Empreiteiro acusa ministro da Saúde de ‘vender’ cargo no Paraná

Empreiteiro acusa ministro da Saúde de ‘vender’ cargo no Paraná

Eduardo Lopes de Souza, da Construtora Valor, afirmou em delação premiada que pagou mesada de R$ 15 mil a Ricardo Barros, que nega atos ilícitos; informações foram divulgadas pela Folha de S. Paulo e confirmadas pela reportagem do Estadão

Da Redação

01 Setembro 2017 | 14h05

Ministro da Saúde, Ricardo Barros. Foto: Sergio Moraes/Reuters

O dono da construtora Valor, Eduardo Lopes de Souza, afirmou, em delação premiada, ter negociado com o ministro da Saúde, Ricardo Barros (PP), a compra de um cargo no governo estadual em troca de uma mesada de R$ 15 mil.
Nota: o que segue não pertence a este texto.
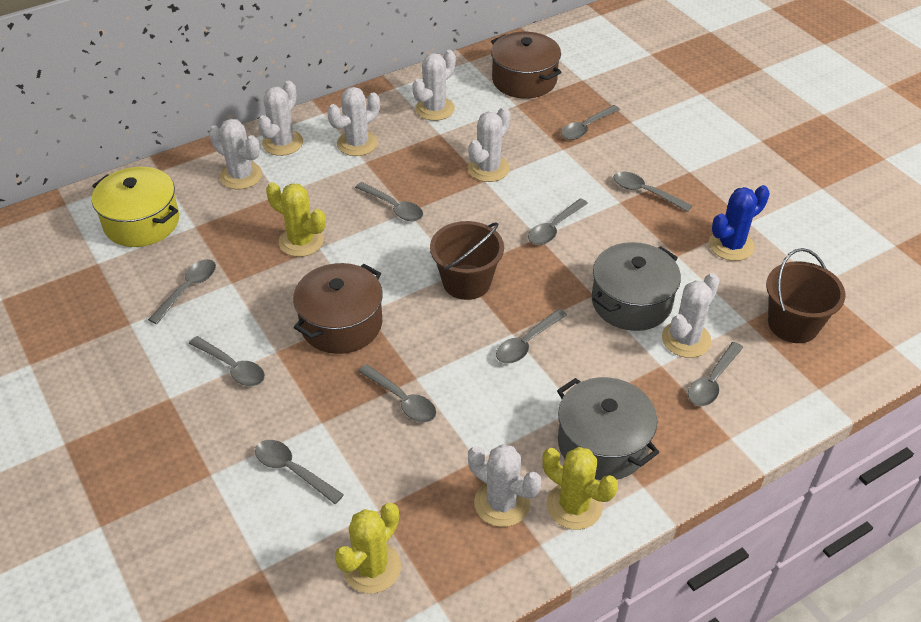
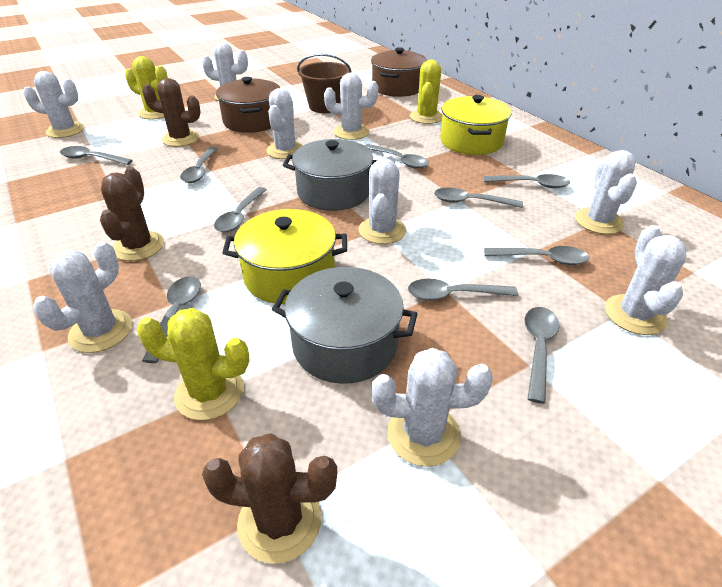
blue cactus: 1 -> 0
brown bucket: 2 -> 1
brown cactus: 0 -> 3
white cactus: 7 -> 9
yellow pot: 1 -> 2

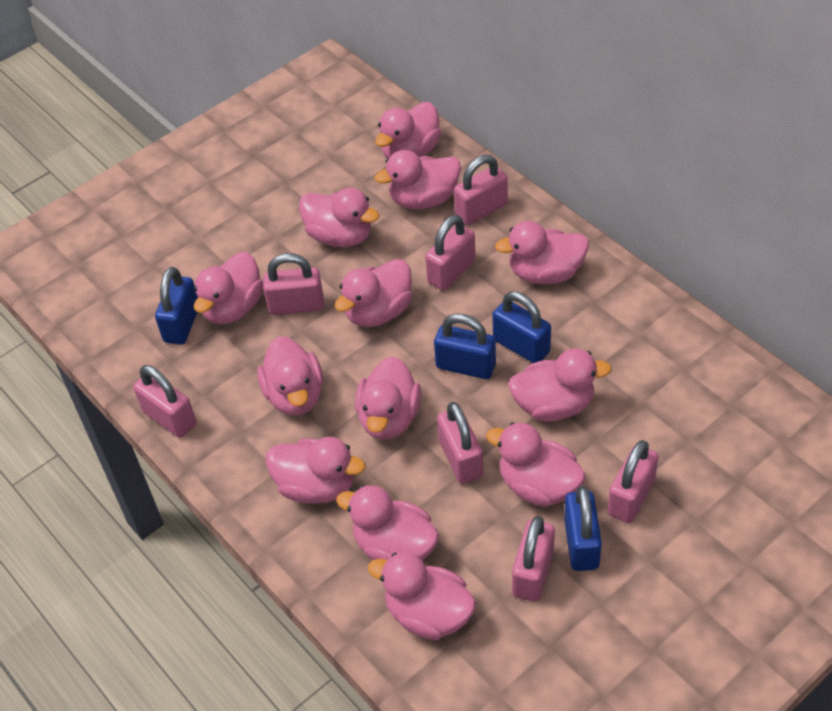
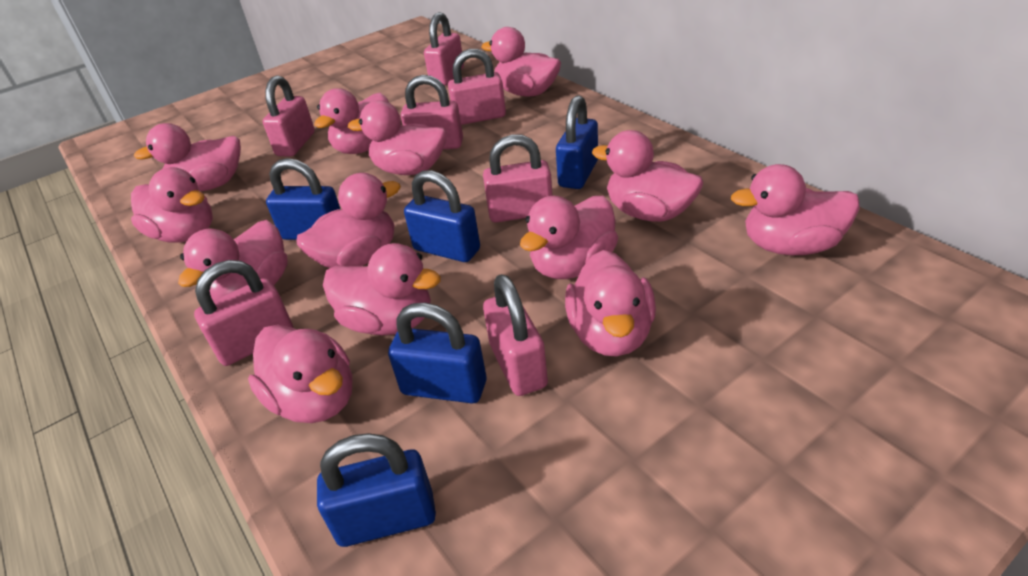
blue padlock: 4 -> 5

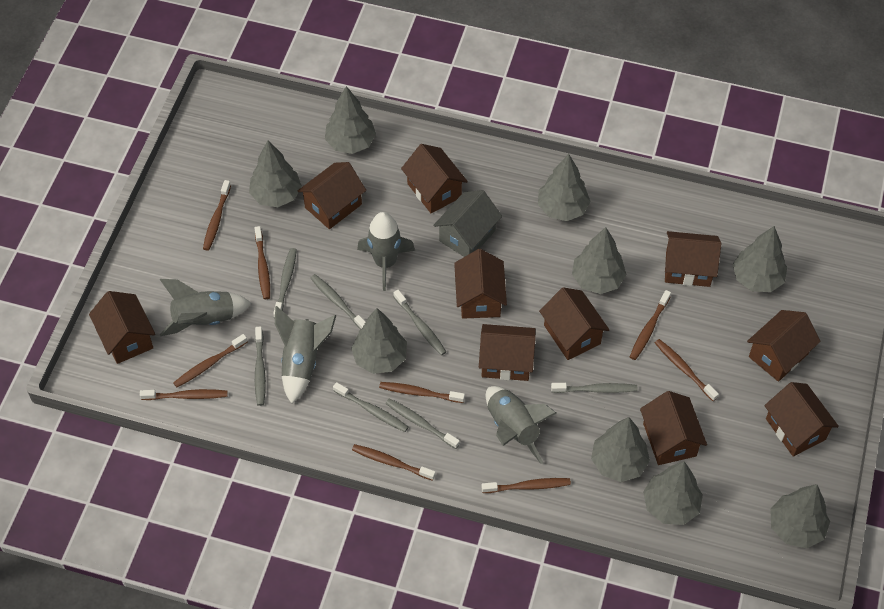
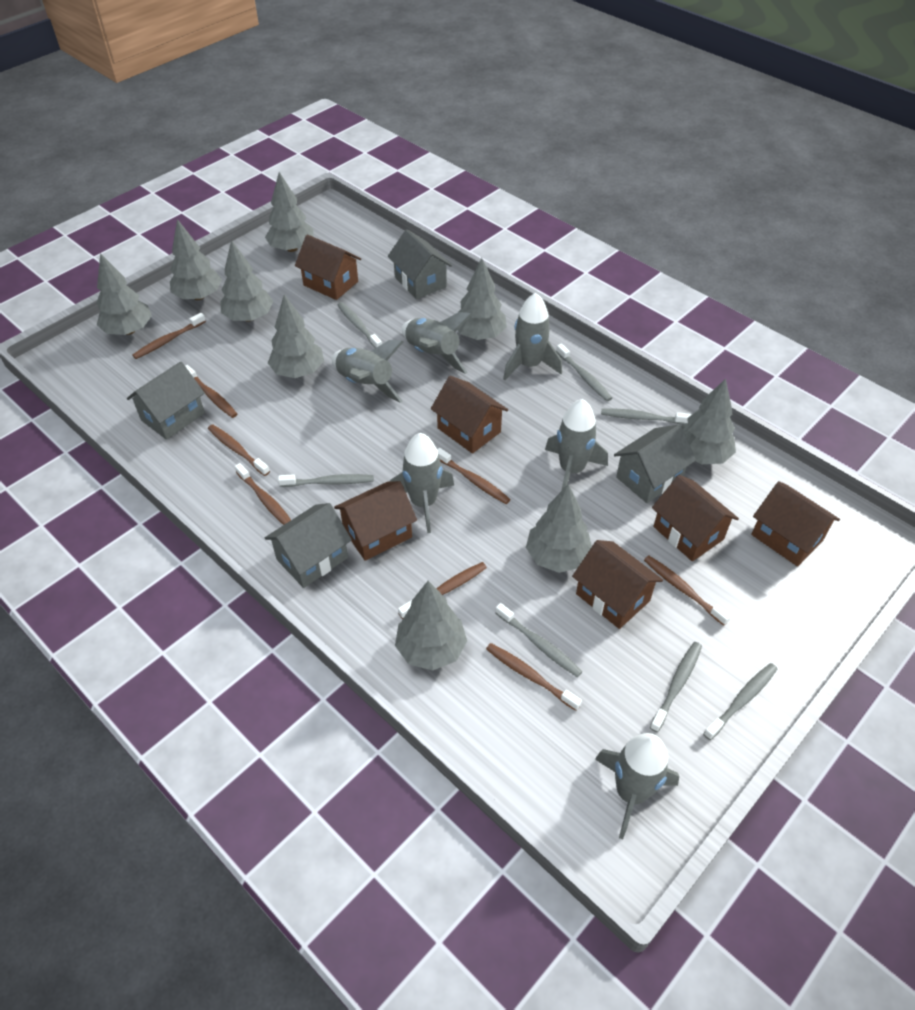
brown house: 10 -> 6
brown toothbrush: 9 -> 8
grey house: 1 -> 4
grey rocket: 4 -> 6

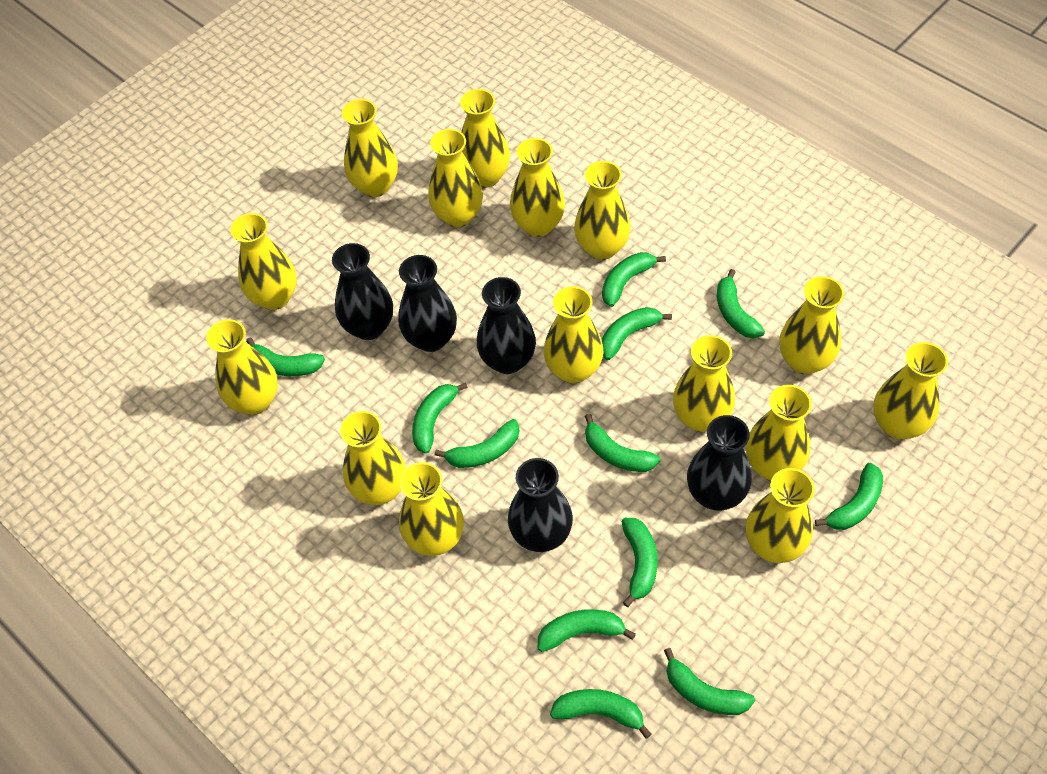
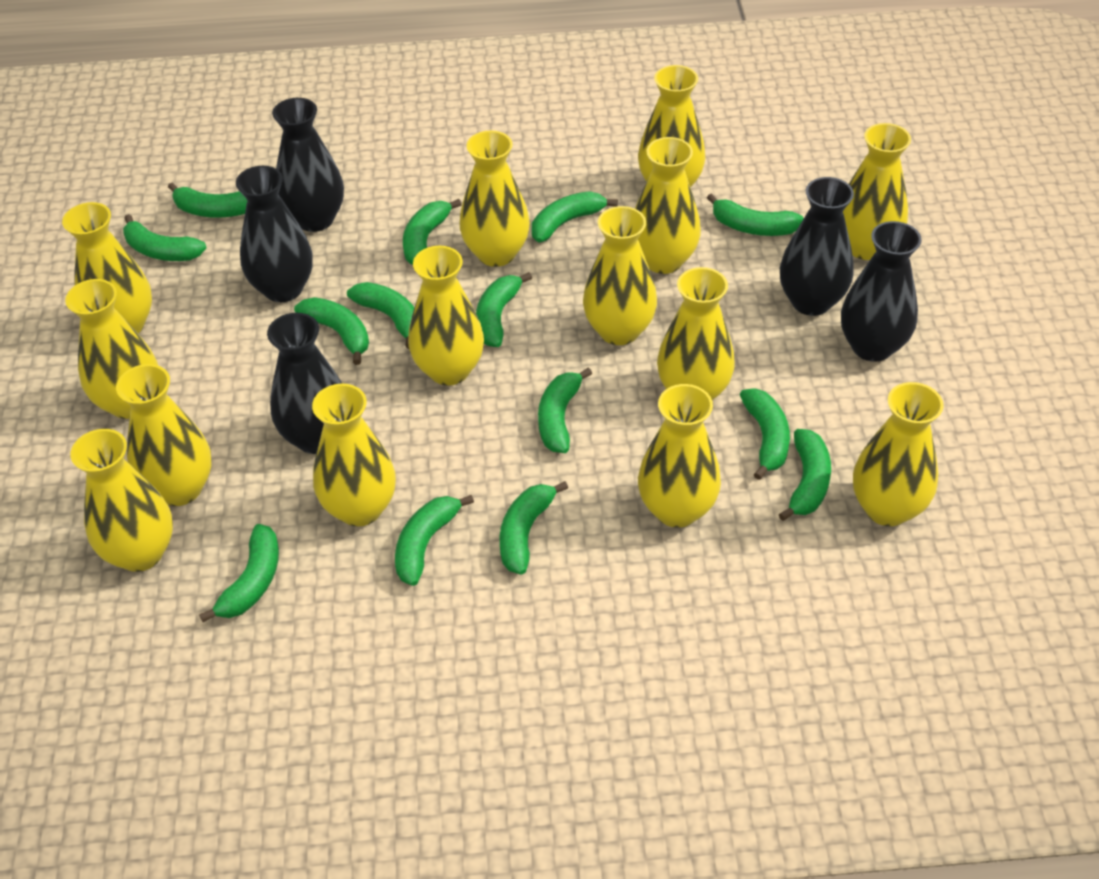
green banana: 12 -> 14
yellow vase: 15 -> 14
As informações são da repórter Bela Megale, da Folha de S. Paulo, e foram confirmadas pela reportagem do Estadão.

A empreiteira é acusada por supostos desvios de R$ 20 milhões na Secretaria de Educação do Paraná e seu dono, cuja delação está acertada com a Procuradoria-Geral da República e pendente de homologação no Supremo Tribunal Federal, é alvo da operação Quadro Negro.

O executivo alega ter se reunido com Barros em 2015, quando o ministro ainda exercia mandato de deputado federal. Nesse encontro teria sido acertada a nomeação de Marilane Aparecida Fermino para o cargo de assistente na vice-governadoria, para auxiliar a construtora na pasta da Educação, em troca de R$ 15 mil mensais entregues a Juliano Borguetti, cunhado do parlamentar e também alvo da Quadro Negro.

A servidora está até hoje nomeada no governo paranaense. Ela ocupa cargo na Secretaria de Administração e Previdência do Paraná.

O ministro e o ex-vereador Juliano Borghetti, que chegou a ser preso na Quadro Negro, negaram relação entre os pagamentos do delator à nomeação. Eles alegaram que Borghetti recebeu os valores por ter trabalhado para a construtora.

A reportagem não localizou a defesa de Borghetti.

COM A PALAVRA, O MINISTÉRIO DA SAÚDE

Pelas informações, trata-se de delação no âmbito da operação Quadro Negro.

Deve ser destacado que os fatos citados nada têm a ver com esta operação, pois Juliano trabalhou por três meses na Valor, empresa do pretenso delator, em período posterior às irregularidades citadas e anterior ao seu conhecimento público.

A operação Quadro Negro já virou inquérito e ação na Justiça há mais de um ano. Todos os envolvidos já foram ouvidos e não houve qualquer citação ao ministro.

Quanto à insinuação de “troca de cargo” envolvendo a servidora Marilaine Firmino, a suposta acusação não procede, pois ela é funcionária de carreira do Estado e nunca trabalhou na Secretaria do Meio Ambiente.

Antes do episódio, ela ocupava cargo na secretaria de Educação, foi nomeada em FG (Função Gratificada) da vice governadoria, mas trabalhou efetivamente na Casa Civil. Depois, em abril, foi para a Secretaria de Administração, em março de 2017 alocada na Secretaria de Desenvolvimento Urbano como ouvidora, e em julho de 2017 voltou para a Secretaria de Administração.

A menção à colaboração voluntária da empresa no período de campanha é no estrito cumprimento da legislação eleitoral à época.

O ministro já solicitou ao ministro do STF, Luiz Fux, a abertura de sindicância para identificar os autores do vazamento, conforme preconiza a lei. O vazamento prejudica os citados, na medida em que nem ele nem seus advogados têm conhecimento sobre o conteúdo efetivo da delação, e se ela de fato existe.

O ministro também solicitará, se ou quando, notificado a separação deste suposto fato envolvendo R$ 45 mil do conjunto da Operação Quadro Negro, pois não há efetivamente nenhuma conexão entre os fatos que, segundo o que se sabe da narrativa do delator ocorreram em períodos distintos.

Juliano, no ano passado, já fez sua declaração no processo judicial reafirmando sua condição de contratado pela empresa Valor onde recebia salário.

O ministro esta à inteira disposição para esclarecimentos quando tiver acesso ao inteiro teor da suposta delação, reafirmando sua lisura no exercício da função pública.”